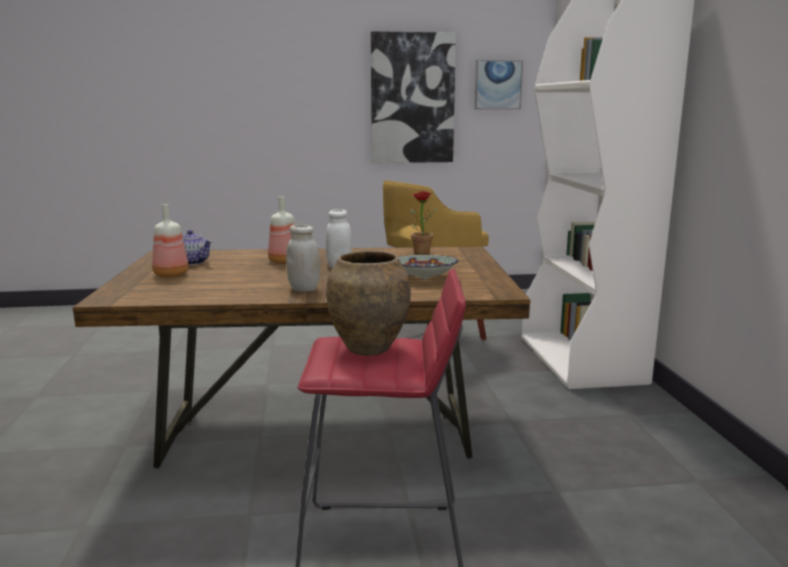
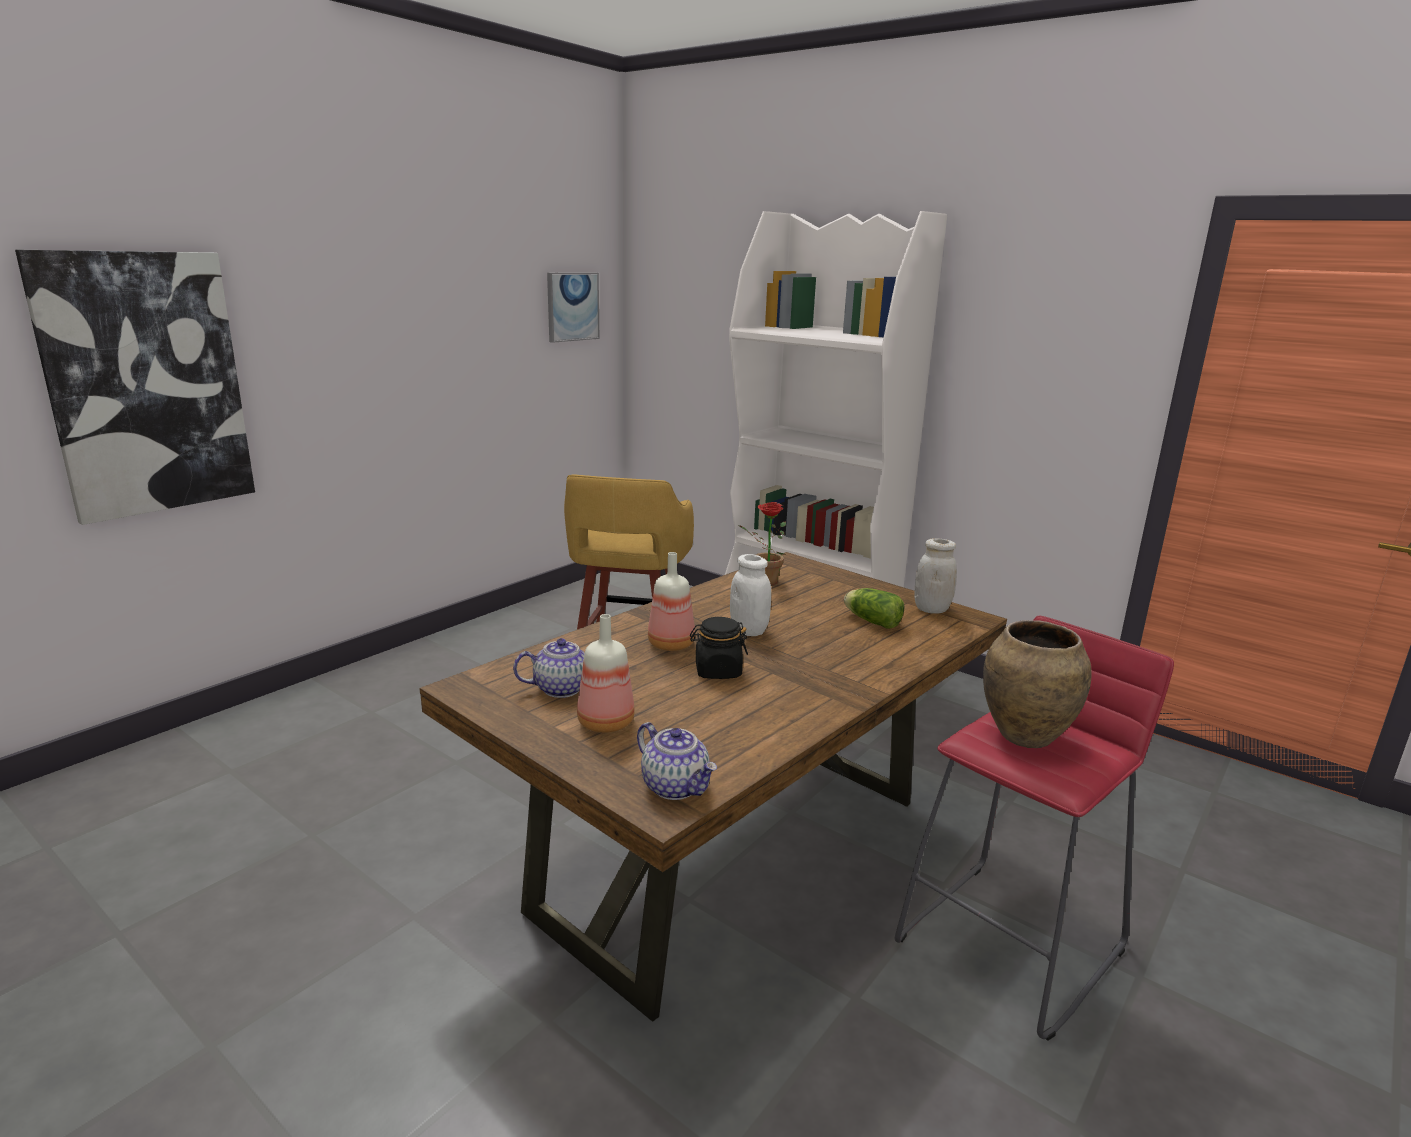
camera: 45 degrees left, 5 degrees up
(128, 296) = (676, 786): none -> teapot
(272, 274) = (717, 671): none -> black jar
(304, 289) = (818, 682): white jar -> white jar (931, 609)
(412, 98) = (476, 332): picture -> picture (146, 384)
(424, 278) = (871, 621): bowl -> lettuce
::::::
Where a line above contains the word "none", copy that line.

(128, 296) = (676, 786): none -> teapot
(272, 274) = (717, 671): none -> black jar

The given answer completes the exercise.